[Dataset entries]
⁂

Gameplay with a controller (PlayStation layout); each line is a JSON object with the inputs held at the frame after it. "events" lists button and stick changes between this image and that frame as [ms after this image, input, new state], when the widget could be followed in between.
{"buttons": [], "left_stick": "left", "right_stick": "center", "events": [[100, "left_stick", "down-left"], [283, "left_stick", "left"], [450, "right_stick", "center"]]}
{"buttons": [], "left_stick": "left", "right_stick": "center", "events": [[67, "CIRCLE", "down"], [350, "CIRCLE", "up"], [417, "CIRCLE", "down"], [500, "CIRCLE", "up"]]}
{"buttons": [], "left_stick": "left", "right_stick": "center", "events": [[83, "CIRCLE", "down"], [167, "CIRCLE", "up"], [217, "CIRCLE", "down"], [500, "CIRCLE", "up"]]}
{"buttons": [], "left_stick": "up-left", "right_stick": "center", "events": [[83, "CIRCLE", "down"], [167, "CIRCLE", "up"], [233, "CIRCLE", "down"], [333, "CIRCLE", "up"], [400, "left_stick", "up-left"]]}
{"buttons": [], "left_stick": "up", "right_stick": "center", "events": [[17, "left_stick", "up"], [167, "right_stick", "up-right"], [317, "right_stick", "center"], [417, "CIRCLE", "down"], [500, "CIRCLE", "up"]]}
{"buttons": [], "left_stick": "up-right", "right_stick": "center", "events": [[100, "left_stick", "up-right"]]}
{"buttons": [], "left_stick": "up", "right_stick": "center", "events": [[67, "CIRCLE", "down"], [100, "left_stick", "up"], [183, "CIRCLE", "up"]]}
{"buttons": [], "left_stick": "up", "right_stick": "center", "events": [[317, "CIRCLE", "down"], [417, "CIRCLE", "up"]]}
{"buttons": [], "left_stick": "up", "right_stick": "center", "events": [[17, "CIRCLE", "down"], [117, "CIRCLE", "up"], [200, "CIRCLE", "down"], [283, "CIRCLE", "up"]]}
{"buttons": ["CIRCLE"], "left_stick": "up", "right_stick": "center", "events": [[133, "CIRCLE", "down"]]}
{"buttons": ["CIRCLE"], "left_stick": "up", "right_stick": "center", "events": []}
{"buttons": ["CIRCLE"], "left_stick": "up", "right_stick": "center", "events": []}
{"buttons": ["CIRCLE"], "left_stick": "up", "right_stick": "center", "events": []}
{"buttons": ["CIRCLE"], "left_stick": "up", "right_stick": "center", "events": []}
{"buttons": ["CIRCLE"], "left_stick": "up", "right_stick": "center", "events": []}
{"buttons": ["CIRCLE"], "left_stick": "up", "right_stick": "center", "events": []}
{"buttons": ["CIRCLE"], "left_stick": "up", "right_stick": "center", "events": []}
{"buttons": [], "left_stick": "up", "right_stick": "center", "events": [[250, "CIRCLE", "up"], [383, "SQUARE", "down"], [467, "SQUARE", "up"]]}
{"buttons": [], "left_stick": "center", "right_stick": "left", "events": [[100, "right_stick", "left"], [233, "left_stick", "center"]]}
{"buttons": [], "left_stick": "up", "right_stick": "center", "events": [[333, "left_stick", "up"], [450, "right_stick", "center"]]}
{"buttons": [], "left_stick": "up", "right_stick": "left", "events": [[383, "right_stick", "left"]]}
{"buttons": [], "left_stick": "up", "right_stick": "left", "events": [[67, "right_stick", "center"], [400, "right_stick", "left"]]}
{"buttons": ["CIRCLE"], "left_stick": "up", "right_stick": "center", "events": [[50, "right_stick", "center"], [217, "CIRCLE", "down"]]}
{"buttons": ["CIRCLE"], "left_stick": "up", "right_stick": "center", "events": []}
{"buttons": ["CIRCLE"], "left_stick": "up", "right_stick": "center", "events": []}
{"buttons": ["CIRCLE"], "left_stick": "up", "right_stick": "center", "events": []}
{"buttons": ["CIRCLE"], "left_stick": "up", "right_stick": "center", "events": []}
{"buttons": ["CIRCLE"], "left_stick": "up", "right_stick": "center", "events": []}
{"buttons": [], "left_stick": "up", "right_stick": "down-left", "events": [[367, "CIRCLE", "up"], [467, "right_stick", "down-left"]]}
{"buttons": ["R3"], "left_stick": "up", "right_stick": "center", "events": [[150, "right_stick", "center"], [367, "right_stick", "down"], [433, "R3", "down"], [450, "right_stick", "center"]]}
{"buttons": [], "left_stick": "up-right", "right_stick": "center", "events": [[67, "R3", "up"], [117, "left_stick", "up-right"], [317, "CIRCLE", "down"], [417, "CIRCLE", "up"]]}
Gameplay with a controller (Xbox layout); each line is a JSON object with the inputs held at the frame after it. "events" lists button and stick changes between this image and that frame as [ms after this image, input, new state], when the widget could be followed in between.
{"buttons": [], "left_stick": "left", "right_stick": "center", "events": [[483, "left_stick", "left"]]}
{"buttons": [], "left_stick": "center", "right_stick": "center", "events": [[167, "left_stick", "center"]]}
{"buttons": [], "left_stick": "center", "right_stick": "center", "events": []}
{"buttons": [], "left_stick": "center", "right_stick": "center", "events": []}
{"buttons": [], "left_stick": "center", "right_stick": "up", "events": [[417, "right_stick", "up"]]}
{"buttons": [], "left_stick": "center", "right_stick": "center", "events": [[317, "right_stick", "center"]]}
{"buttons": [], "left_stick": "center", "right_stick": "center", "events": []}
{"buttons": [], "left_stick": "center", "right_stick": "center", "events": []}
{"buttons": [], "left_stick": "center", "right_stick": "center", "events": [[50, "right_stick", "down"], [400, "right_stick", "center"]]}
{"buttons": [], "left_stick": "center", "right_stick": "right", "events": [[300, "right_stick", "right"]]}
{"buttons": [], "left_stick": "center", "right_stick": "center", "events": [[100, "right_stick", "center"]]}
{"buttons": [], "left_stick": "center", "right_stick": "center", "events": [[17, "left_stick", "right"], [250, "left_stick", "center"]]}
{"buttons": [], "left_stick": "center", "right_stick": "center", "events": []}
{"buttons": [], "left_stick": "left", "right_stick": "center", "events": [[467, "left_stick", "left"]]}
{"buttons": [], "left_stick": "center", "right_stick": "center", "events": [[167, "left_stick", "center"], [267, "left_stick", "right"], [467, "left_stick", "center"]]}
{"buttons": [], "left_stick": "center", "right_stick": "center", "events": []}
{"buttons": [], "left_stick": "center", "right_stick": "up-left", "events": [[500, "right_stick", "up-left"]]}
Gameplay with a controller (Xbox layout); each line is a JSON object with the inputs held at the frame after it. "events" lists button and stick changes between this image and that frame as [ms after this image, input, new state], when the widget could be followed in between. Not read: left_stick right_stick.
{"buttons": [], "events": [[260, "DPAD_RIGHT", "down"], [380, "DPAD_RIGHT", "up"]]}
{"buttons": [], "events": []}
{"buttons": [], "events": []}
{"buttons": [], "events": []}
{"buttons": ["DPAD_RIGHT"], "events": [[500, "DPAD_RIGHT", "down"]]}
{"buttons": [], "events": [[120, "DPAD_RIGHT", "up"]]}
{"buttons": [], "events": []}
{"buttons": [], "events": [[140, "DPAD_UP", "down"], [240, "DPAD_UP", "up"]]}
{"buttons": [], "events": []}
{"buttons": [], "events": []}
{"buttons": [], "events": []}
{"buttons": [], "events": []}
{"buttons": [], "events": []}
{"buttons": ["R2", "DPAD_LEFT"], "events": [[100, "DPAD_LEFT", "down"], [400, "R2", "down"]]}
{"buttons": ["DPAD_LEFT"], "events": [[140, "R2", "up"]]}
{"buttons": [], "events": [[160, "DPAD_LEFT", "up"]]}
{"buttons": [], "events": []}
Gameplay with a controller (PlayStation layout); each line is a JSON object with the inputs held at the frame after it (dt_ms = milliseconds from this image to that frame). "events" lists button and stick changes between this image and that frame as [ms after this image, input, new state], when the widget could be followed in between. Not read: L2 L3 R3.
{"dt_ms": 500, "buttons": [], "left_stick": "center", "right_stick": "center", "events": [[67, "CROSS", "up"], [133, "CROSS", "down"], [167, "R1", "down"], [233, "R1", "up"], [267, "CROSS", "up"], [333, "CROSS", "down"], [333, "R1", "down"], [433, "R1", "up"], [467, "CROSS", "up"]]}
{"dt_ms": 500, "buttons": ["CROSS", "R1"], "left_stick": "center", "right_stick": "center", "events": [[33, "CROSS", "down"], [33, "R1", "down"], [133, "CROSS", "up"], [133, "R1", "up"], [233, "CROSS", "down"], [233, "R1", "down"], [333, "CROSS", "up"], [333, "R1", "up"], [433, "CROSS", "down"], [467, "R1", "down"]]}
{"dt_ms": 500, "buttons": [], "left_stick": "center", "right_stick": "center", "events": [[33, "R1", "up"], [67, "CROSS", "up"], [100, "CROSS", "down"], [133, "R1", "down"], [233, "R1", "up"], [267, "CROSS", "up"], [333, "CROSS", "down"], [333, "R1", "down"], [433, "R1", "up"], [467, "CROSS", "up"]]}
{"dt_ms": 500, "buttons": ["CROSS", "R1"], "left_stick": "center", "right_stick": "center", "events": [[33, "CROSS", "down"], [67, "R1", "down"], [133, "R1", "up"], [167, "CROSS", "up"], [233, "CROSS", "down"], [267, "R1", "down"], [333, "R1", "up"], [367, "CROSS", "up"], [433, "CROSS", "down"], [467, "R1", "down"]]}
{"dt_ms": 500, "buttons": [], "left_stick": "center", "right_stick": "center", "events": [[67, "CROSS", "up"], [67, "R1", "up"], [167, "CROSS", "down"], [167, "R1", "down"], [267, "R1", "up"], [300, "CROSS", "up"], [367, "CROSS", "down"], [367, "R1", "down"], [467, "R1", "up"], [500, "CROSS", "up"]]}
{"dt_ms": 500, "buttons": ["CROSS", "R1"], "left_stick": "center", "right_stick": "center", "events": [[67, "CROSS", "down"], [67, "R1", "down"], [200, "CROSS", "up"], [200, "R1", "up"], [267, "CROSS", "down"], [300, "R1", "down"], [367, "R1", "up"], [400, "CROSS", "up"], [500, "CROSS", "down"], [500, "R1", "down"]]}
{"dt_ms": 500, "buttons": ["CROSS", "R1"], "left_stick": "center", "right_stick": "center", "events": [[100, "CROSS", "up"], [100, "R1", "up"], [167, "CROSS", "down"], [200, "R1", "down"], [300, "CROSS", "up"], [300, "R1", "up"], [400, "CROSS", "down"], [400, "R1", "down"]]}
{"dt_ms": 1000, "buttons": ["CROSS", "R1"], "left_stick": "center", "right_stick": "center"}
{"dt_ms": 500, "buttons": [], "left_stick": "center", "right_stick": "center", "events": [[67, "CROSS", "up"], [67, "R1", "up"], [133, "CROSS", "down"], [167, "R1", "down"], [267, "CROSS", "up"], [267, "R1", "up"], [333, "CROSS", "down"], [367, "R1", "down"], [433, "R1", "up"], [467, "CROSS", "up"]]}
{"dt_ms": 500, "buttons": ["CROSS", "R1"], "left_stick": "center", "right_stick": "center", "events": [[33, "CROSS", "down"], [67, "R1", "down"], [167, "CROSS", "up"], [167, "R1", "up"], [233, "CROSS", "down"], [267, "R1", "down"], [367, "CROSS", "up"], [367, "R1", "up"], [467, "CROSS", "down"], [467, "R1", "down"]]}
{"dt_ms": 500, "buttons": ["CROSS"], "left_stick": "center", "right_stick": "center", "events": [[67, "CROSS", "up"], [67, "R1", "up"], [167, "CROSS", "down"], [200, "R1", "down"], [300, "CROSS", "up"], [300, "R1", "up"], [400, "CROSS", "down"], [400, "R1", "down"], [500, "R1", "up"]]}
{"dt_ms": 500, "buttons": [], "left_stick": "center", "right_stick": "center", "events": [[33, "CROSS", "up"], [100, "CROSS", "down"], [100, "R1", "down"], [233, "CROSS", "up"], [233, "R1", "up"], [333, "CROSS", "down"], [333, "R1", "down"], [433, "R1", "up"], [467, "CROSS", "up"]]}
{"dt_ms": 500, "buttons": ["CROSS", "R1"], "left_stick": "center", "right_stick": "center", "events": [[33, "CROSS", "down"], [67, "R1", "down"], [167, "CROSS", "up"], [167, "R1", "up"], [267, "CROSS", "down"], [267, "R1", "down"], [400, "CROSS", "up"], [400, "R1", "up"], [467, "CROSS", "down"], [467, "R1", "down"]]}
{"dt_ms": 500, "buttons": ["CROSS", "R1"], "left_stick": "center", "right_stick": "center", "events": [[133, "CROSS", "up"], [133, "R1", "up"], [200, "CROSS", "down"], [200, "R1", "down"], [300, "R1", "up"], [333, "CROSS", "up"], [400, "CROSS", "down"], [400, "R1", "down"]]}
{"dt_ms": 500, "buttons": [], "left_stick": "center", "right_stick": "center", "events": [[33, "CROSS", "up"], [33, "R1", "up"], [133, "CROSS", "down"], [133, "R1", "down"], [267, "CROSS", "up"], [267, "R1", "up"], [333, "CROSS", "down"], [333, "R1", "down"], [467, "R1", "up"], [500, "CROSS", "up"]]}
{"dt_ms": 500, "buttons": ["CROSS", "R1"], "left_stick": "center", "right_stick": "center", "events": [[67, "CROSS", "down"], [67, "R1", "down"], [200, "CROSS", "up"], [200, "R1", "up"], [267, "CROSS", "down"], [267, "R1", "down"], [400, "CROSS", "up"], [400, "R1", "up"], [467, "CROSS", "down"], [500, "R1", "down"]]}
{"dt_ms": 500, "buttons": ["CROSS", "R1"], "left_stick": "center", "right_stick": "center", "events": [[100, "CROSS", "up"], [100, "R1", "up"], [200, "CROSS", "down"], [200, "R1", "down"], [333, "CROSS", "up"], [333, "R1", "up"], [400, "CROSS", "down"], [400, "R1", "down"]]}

⁂

→ **REQUIRED ACTION**: Among the lines above, which ones include the word "Xbox"? Copy them.

→ **EXERCISE RESPONSE**:
Gameplay with a controller (Xbox layout); each line is a JSON object with the inputs held at the frame after it. "events" lists button and stick changes between this image and that frame as [ms after this image, input, new state], when the widget could be followed in between.
Gameplay with a controller (Xbox layout); each line is a JSON object with the inputs held at the frame after it. "events" lists button and stick changes between this image and that frame as [ms after this image, input, new state], when the widget could be followed in between. Not read: left_stick right_stick.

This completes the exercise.